## The data
┏━━

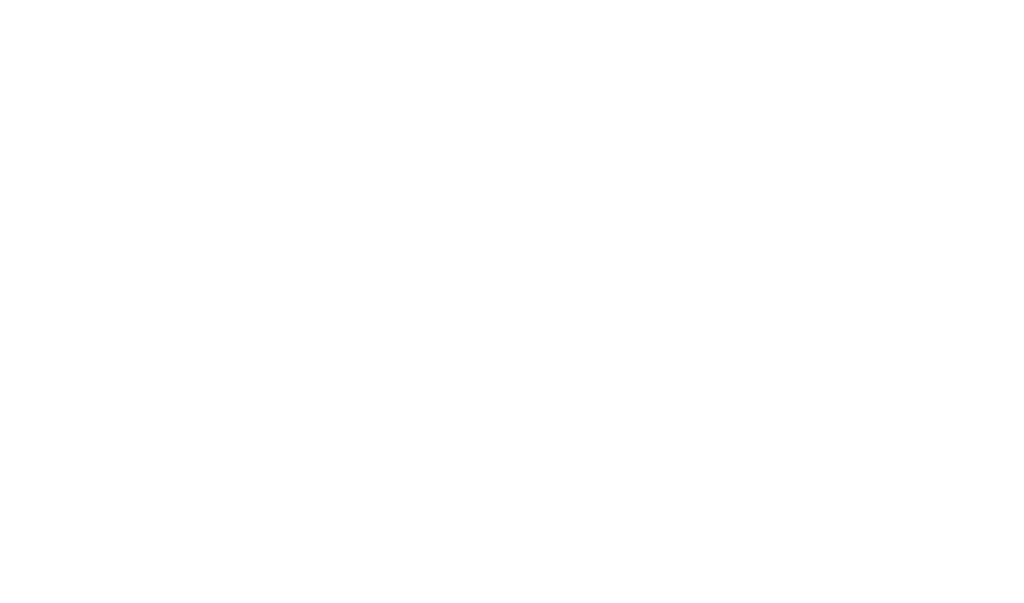
<source format=kicad_sch>
(kicad_sch (version 20221206) (generator eeschema)

  (uuid 7054d370-b592-4b76-9916-601c7db6771a)

  (paper "User" 389.865 229.616)

  

)

</source>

┗━━

## The problem
Would you return, unchanged, the lines from the one containing "(uuid 7054d370-b592-4b76-9916-601c7db6771a)" through the end of the entries?

## Answer to this task
  (uuid 7054d370-b592-4b76-9916-601c7db6771a)

  (paper "User" 389.865 229.616)

  

)

</source>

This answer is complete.